Pick out each line below that contains the string "cover", treating uppercase and lowercase as different, and copy those lines.

Collection entries
· · · ·

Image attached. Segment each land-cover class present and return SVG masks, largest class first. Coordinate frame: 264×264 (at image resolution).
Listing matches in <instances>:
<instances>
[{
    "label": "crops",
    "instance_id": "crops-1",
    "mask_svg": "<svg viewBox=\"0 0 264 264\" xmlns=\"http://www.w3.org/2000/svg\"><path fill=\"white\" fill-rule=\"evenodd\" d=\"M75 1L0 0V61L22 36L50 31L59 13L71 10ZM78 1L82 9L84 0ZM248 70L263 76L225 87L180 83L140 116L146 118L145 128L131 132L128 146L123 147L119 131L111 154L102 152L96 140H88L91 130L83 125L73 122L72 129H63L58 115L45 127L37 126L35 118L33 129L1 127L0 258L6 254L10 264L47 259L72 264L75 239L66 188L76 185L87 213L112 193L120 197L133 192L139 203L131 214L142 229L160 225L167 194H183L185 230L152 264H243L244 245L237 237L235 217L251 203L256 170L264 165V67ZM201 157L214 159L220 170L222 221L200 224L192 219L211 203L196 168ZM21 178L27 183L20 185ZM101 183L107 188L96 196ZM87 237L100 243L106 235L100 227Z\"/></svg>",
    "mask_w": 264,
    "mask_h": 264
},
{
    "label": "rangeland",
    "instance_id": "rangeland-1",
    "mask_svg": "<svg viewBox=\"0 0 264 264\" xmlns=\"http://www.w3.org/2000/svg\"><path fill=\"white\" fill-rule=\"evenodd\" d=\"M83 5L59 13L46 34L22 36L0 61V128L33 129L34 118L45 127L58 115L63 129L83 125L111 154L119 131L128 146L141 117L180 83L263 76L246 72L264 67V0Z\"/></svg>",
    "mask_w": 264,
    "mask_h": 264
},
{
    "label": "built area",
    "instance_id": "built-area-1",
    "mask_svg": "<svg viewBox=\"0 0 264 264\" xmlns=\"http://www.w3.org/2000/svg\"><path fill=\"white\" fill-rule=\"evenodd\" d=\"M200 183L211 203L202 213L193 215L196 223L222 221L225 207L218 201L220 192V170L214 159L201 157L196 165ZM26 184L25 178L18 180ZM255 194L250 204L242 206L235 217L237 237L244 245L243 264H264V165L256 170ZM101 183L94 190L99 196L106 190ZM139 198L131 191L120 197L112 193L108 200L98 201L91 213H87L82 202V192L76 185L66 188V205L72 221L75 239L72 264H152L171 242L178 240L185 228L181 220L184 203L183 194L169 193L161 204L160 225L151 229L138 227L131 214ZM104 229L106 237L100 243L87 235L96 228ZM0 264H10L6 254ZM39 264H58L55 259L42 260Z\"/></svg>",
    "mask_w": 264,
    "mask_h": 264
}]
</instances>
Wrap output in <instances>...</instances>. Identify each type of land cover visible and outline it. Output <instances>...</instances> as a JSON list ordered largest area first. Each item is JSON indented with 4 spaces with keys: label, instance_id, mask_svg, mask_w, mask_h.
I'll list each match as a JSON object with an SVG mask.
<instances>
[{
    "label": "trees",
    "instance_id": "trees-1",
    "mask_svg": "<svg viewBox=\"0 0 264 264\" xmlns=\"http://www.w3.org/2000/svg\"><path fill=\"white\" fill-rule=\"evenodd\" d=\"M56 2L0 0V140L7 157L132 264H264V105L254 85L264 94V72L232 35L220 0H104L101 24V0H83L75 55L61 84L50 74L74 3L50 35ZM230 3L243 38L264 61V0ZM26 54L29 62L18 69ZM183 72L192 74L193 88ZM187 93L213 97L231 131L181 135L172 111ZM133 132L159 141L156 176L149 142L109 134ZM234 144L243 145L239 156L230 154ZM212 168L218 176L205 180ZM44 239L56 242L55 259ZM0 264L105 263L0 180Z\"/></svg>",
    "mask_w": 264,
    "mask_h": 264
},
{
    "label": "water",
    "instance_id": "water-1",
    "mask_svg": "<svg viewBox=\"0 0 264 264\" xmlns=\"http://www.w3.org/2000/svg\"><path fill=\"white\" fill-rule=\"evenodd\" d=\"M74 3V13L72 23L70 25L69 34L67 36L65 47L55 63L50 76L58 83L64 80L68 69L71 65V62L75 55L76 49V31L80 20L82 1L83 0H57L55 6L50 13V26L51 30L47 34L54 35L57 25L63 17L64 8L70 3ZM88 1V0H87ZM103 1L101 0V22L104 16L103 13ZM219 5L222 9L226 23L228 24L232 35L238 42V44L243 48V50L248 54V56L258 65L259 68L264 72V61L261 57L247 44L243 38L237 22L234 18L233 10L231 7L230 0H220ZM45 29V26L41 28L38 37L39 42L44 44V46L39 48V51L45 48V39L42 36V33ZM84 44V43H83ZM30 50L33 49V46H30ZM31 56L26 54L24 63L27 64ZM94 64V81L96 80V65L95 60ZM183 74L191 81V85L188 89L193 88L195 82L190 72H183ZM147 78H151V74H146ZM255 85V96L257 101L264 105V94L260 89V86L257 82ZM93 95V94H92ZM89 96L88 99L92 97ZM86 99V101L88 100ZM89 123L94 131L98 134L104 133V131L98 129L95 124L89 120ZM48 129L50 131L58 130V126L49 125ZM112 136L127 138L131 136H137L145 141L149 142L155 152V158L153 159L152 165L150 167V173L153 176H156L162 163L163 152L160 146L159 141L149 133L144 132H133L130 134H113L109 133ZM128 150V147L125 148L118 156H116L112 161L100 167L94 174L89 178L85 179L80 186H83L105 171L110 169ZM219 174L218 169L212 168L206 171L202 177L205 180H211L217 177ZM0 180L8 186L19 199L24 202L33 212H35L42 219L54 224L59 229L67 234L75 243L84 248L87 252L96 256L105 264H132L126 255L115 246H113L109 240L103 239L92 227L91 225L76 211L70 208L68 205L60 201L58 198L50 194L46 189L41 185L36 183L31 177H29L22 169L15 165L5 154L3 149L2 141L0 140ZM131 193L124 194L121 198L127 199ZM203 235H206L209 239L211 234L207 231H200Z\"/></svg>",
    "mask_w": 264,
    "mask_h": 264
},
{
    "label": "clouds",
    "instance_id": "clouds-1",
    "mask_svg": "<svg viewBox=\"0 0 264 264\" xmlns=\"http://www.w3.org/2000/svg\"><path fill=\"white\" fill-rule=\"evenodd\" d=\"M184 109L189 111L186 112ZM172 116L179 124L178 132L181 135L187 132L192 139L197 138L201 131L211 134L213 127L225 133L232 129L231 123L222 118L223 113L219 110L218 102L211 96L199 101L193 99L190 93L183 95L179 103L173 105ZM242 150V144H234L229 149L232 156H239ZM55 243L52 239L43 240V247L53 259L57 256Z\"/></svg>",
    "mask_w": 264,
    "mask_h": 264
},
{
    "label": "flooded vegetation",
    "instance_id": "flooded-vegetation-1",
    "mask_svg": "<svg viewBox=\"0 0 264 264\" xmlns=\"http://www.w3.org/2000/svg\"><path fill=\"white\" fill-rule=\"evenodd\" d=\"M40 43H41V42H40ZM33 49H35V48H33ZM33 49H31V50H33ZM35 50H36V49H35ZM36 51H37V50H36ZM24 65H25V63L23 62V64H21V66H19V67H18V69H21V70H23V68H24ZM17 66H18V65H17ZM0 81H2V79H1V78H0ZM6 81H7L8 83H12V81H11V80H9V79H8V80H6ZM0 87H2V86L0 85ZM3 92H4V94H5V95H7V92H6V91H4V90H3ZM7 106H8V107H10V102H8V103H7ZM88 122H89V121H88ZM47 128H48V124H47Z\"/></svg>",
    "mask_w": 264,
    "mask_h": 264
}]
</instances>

· · · ·

The completed task:
Image attached. Segment each land-cover class present and return SVG masks, largest class first. Coordinate frame: 264×264 (at image resolution).
Wrap output in <instances>...</instances>. Identify each type of land cover visible and outline it. Output <instances>...</instances> as a JSON list ordered largest area first. Each item is JSON indented with 4 spaces with keys: label, instance_id, mask_svg, mask_w, mask_h.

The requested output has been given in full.